21
He still thought a great deal about the Akashi lady, but his life was so constricted that he could not easily visit her. She seemed to have concluded that the bond between them meant nothing. By what right? Her refusal to leave the hills for a more conventional abode seemed to him a touch haughty. Yet he pitied her, and took every opportunity to attend services in his new chapel. Oi only seemed sadder as she came to know it better, the sort of place that must have a melancholy effect on even the chance visitor. Genji's visits brought contradictory feelings: the bond between them was a powerful one, obviously, and it had meant unhappiness. She might have been better off without it. These are the sad thoughts which most resist consolation.

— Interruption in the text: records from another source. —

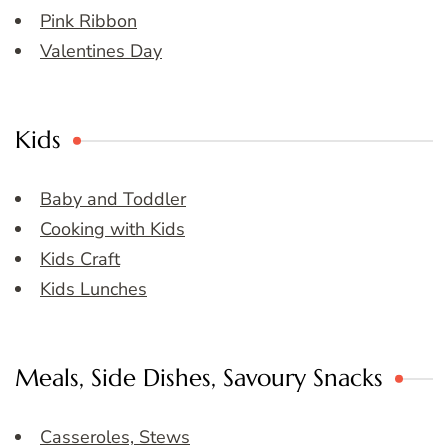
Pink Ribbon
Valentines Day
Kids
Baby and Toddler
Cooking with Kids
Kids Craft
Kids Lunches
Meals, Side Dishes, Savoury Snacks
Casseroles, Stews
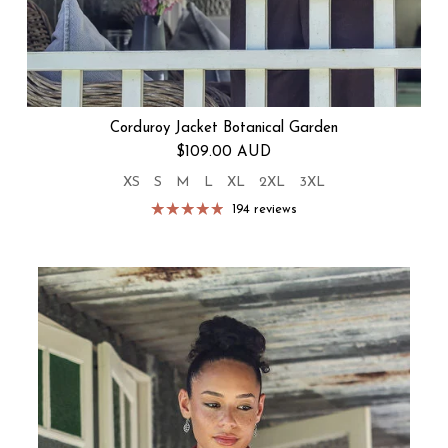
Corduroy Jacket Botanical Garden
Regular price
$109.00 AUD
XS
S
M
L
XL
2XL
3XL
194 reviews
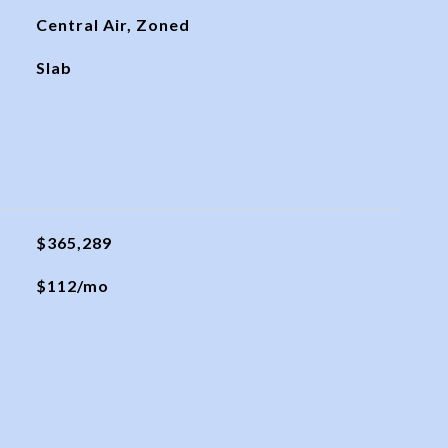
Central Air, Zoned
Slab
$365,289
$112/mo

The torches of the cormorant fishermen through the dark groves were like fireflies on a garden stream.
“For someone not used to living beside the water,” said Genji, “I think it must be wonderfully strange and different.”
“The torches bobbing with the fisher boats
Upon those waves have followed me to Oi.
“The torches and my thoughts are now as they were then.”
And he answered:
“Only one who does not know deep waters
Can still be bobbing, dancing on those waves.
“Who, I ask you, has made whom unhappy?” So he turned her gentle complaint against her.
It was a rime of relative leisure when Genji could turn his thoughts to his devotions. Because his visits were longer, the Akashi lady (or so one hears) was feeling somewhat happier with her lot.